Christian Viedt und seine Ruder-Achter vor Bewährungsprobe in Posen

Nach dem Umsturz im Flaggschiff steht für den Ruder-Achter die Bewährungsprobe an. Es ist die einzige vor den Olympischen Spielen. Für Trainer Christian Viedt und seine Jungs steht viel auf dem Spiel.

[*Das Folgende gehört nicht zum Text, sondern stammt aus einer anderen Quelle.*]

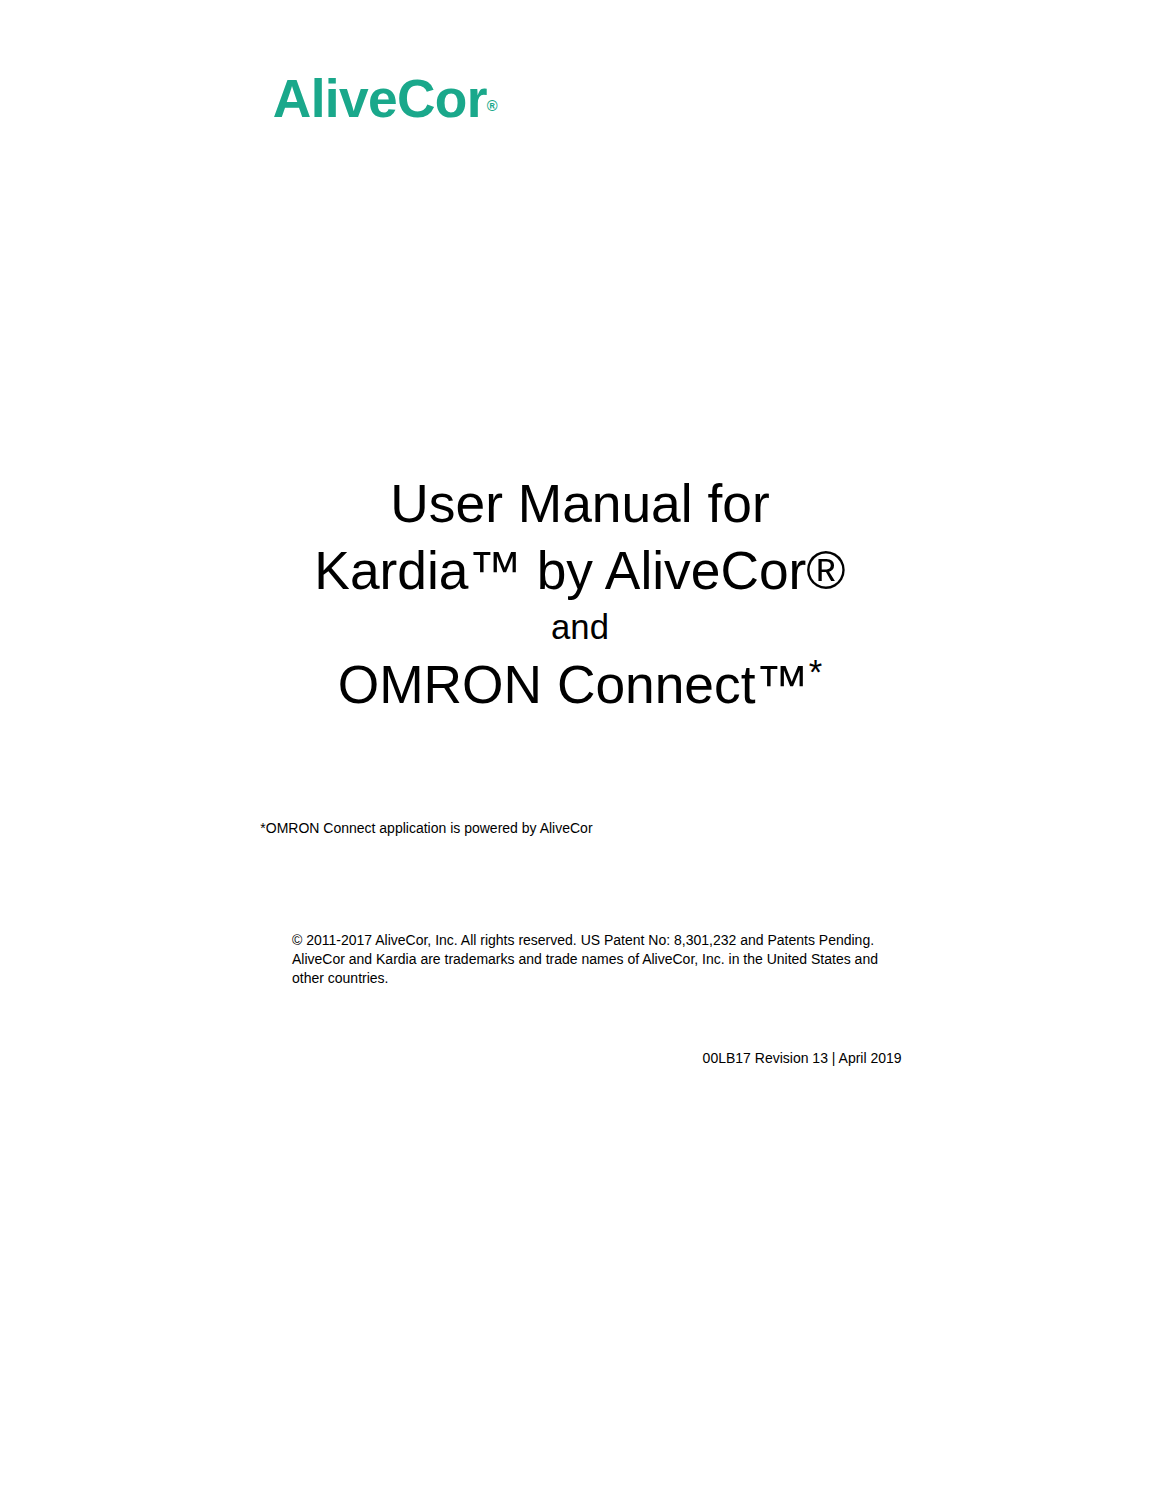AliveCor®
User Manual for Kardia™ by AliveCor® and OMRON Connect™*
*OMRON Connect application is powered by AliveCor
© 2011-2017 AliveCor, Inc. All rights reserved. US Patent No: 8,301,232 and Patents Pending. AliveCor and Kardia are trademarks and trade names of AliveCor, Inc. in the United States and other countries.
00LB17 Revision 13 | April 2019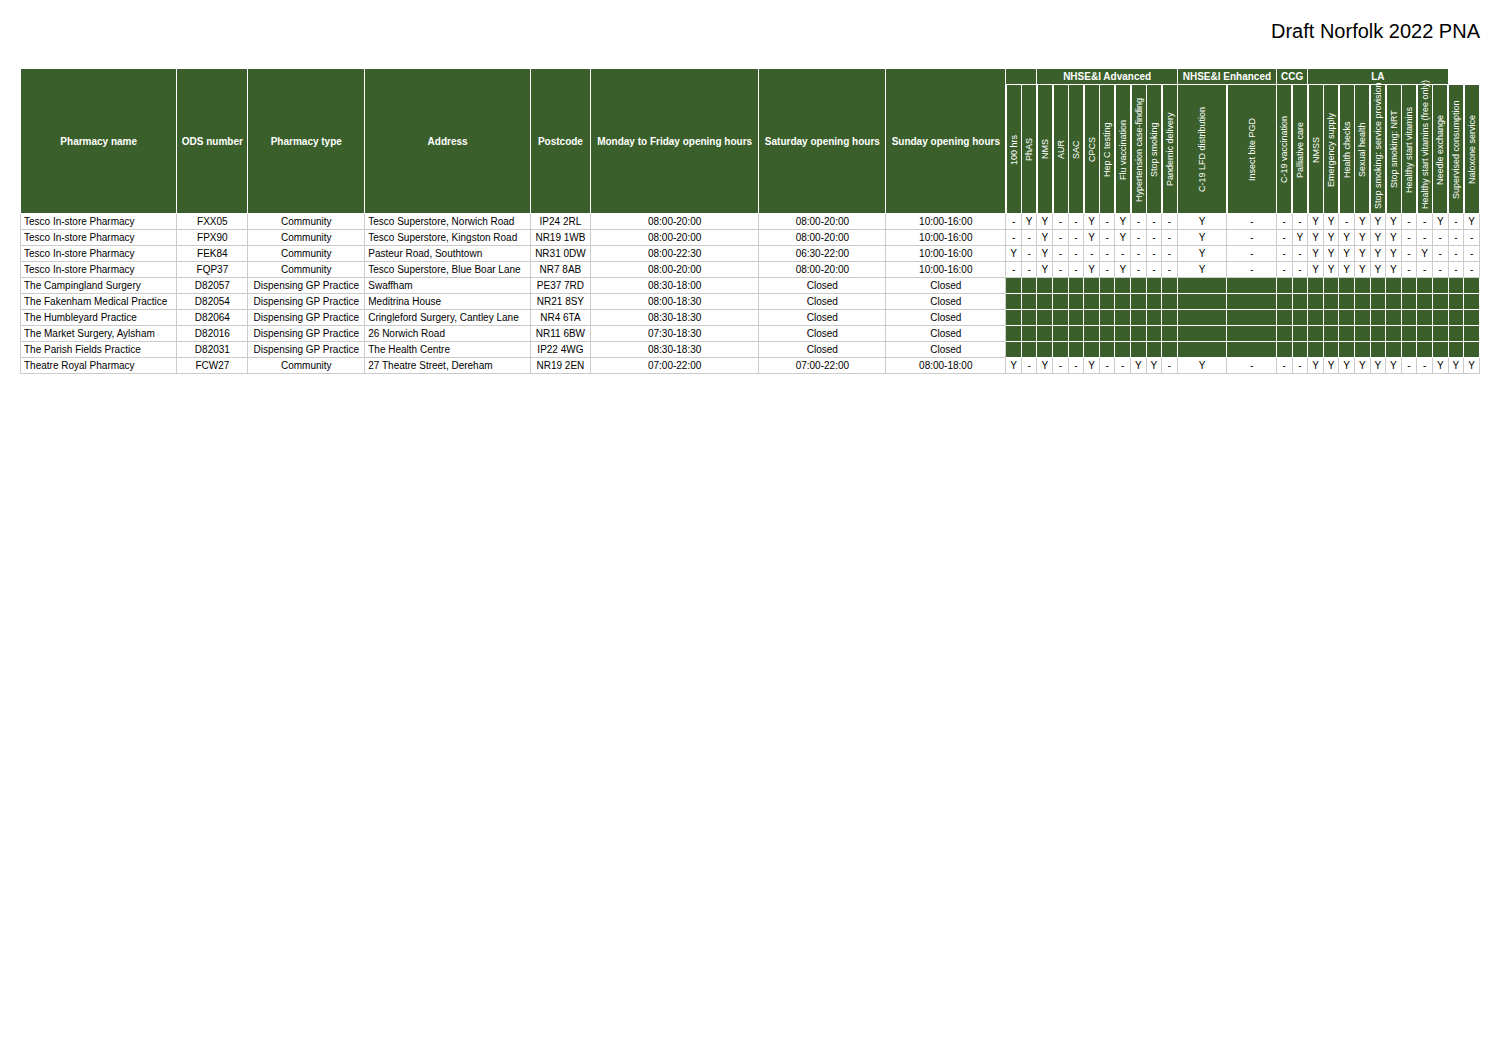Draft Norfolk 2022 PNA
| Pharmacy name | ODS number | Pharmacy type | Address | Postcode | Monday to Friday opening hours | Saturday opening hours | Sunday opening hours | | NHSE&I Advanced | NHSE&I Enhanced | CCG | LA |
| --- | --- | --- | --- | --- | --- | --- | --- | --- | --- | --- | --- | --- |
| 100 hrs | PhAS | NMS | AUR | SAC | CPCS | Hep C testing | Flu vaccination | Hypertension case-finding | Stop smoking | Pandemic delivery | C-19 LFD distribution | Insect bite PGD | C-19 vaccination | Palliative care | NMSS | Emergency supply | Health checks | Sexual health | Stop smoking: service provision | Stop smoking: NRT | Healthy start vitamins | Healthy start vitamins (free only) | Needle exchange | Supervised consumption | Naloxone service |
| Tesco In-store Pharmacy | FXX05 | Community | Tesco Superstore, Norwich Road | IP24 2RL | 08:00-20:00 | 08:00-20:00 | 10:00-16:00 | - | Y | Y | - | - | Y | - | Y | - | - | - | Y | - | - | - | Y | Y | - | Y | Y | Y | - | - | Y | - | Y |
| Tesco In-store Pharmacy | FPX90 | Community | Tesco Superstore, Kingston Road | NR19 1WB | 08:00-20:00 | 08:00-20:00 | 10:00-16:00 | - | - | Y | - | - | Y | - | Y | - | - | - | Y | - | - | Y | Y | Y | Y | Y | Y | Y | - | - | - | - | - |
| Tesco In-store Pharmacy | FEK84 | Community | Pasteur Road, Southtown | NR31 0DW | 08:00-22:30 | 06:30-22:00 | 10:00-16:00 | Y | - | Y | - | - | - | - | - | - | - | - | Y | - | - | - | Y | Y | Y | Y | Y | Y | - | Y | - | - | - |
| Tesco In-store Pharmacy | FQP37 | Community | Tesco Superstore, Blue Boar Lane | NR7 8AB | 08:00-20:00 | 08:00-20:00 | 10:00-16:00 | - | - | Y | - | - | Y | - | Y | - | - | - | Y | - | - | - | Y | Y | Y | Y | Y | Y | - | - | - | - | - |
| The Campingland Surgery | D82057 | Dispensing GP Practice | Swaffham | PE37 7RD | 08:30-18:00 | Closed | Closed | | | | | | | | | | | | | | | | | | | | | | | | | | |
| The Fakenham Medical Practice | D82054 | Dispensing GP Practice | Meditrina House | NR21 8SY | 08:00-18:30 | Closed | Closed | | | | | | | | | | | | | | | | | | | | | | | | | | |
| The Humbleyard Practice | D82064 | Dispensing GP Practice | Cringleford Surgery, Cantley Lane | NR4 6TA | 08:30-18:30 | Closed | Closed | | | | | | | | | | | | | | | | | | | | | | | | | | |
| The Market Surgery, Aylsham | D82016 | Dispensing GP Practice | 26 Norwich Road | NR11 6BW | 07:30-18:30 | Closed | Closed | | | | | | | | | | | | | | | | | | | | | | | | | | |
| The Parish Fields Practice | D82031 | Dispensing GP Practice | The Health Centre | IP22 4WG | 08:30-18:30 | Closed | Closed | | | | | | | | | | | | | | | | | | | | | | | | | | |
| Theatre Royal Pharmacy | FCW27 | Community | 27 Theatre Street, Dereham | NR19 2EN | 07:00-22:00 | 07:00-22:00 | 08:00-18:00 | Y | - | Y | - | - | Y | - | - | Y | Y | - | Y | - | - | - | Y | Y | Y | Y | Y | Y | - | - | Y | Y | Y |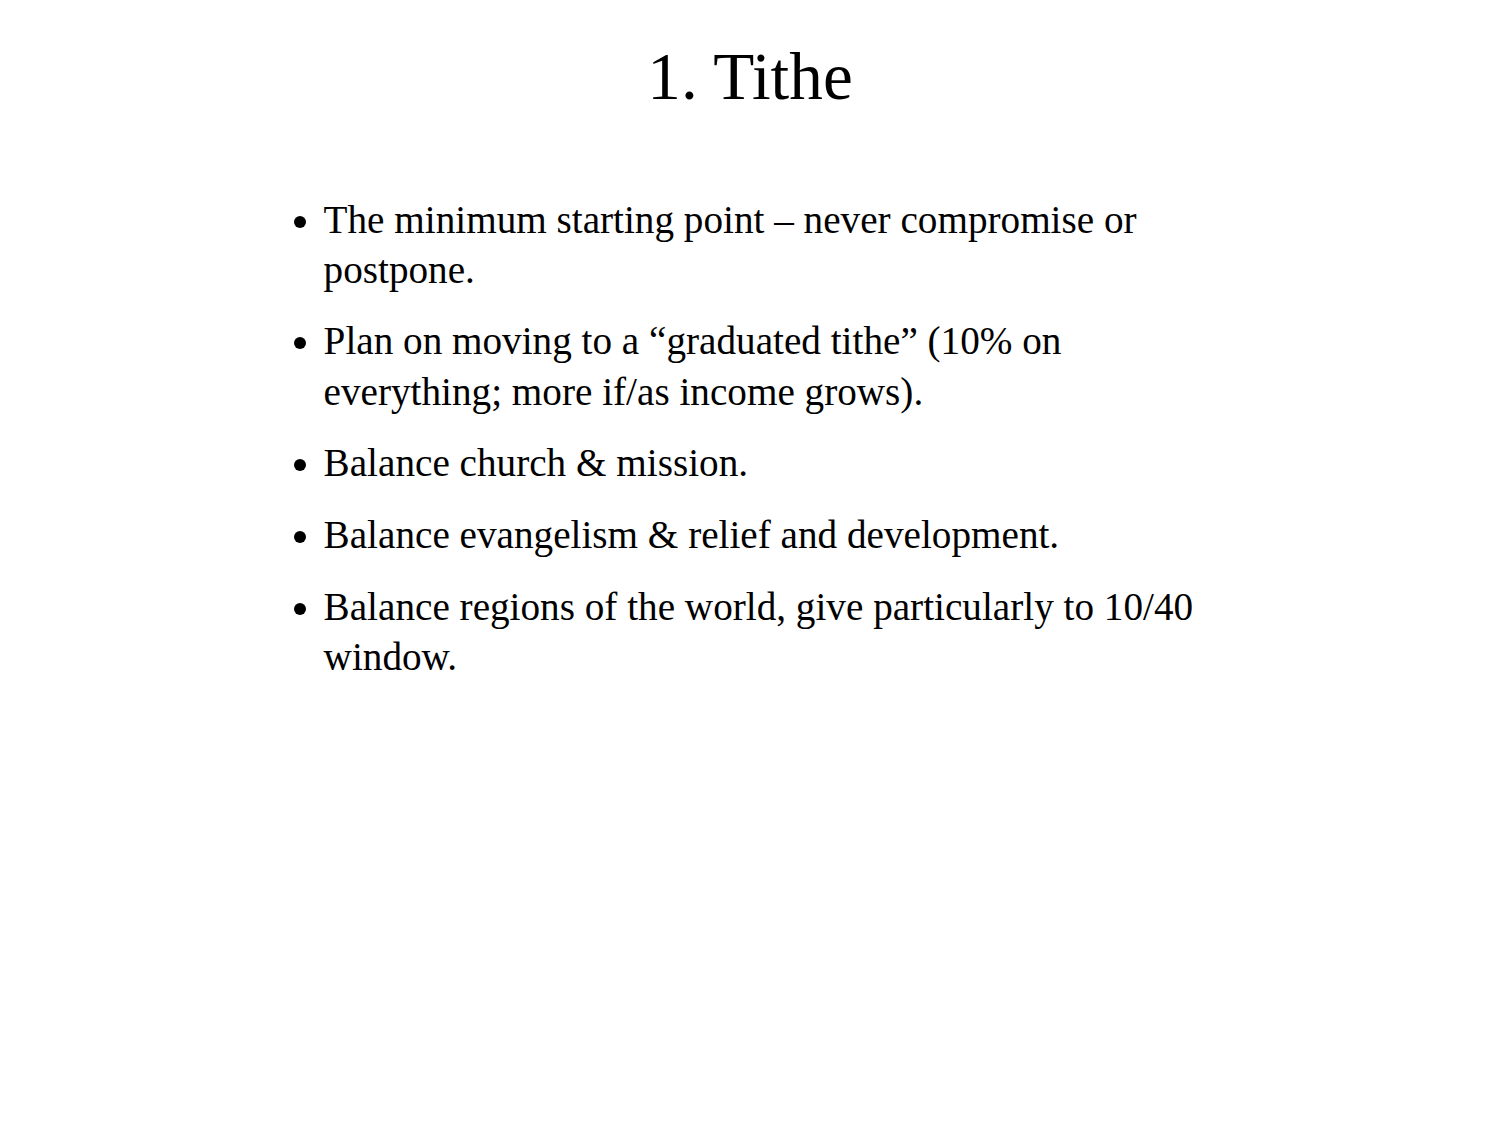1. Tithe
The minimum starting point – never compromise or postpone.
Plan on moving to a “graduated tithe” (10% on everything; more if/as income grows).
Balance church & mission.
Balance evangelism & relief and development.
Balance regions of the world, give particularly to 10/40 window.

Achter-Trainer Christian Viedt gibt auf dem Dortmund-Ems-Kanal den Ton an. Foto: Rolf Kosecki  

Posen. Sie sind heiß auf den Start in Posen, heiß darauf es den Kritikern zu zeigen. Acht junge Männer und der 40-jährige Soldat Peter Thiede am Steuer wollen den sportlichen Beweis dafür antreten, dass sie zurecht in dem Boot sitzen, auf das die Öffentlichkeit blickt. Der Deutschland-Achter soll am 17. August im Shunyi-Park Edelmetall aus dem Wasser fischen. Am besten Gold.

Am 4. Juni hatte die Trainer-Crew einen Schnitt gemacht, die hochdekorierten Recken um Bernd Heidicker ausgemustert. "Wir sind mit 22 Athleten in die Vorbereitung gestartet, und es war klar, dass nur 14 nach Peking fahren. Irgendwann musste es einige treffen. Das es so läuft, hat aber sicher niemand erwartet", blickt Christian Viedt zurück auf nervenaufreibende und schmerzvolle Tage. Denn auch er hat eine neue Aufgabe: Bundestrainer Dieter Grahn zog sich vom Achter zurück, sein bisheriger Assistent trägt nun die Verantwortung.

Die Entscheidung schlug Wellen, die ausgemusterten Ex-Weltmeister fühlten sich gedemütigt,gelten fehlendes Vertrauen. Von "Vergiftung" schreibt gar der Schlagmann des Olympia-Achters von 1992, Roland Baar, in einem offenen Brief. Nicht nur er kritisierte die Entscheidung, für den Weltcup in Posen nicht beide Boote zu melden, sondern bedingungslos auf die neue Crew zu setzen.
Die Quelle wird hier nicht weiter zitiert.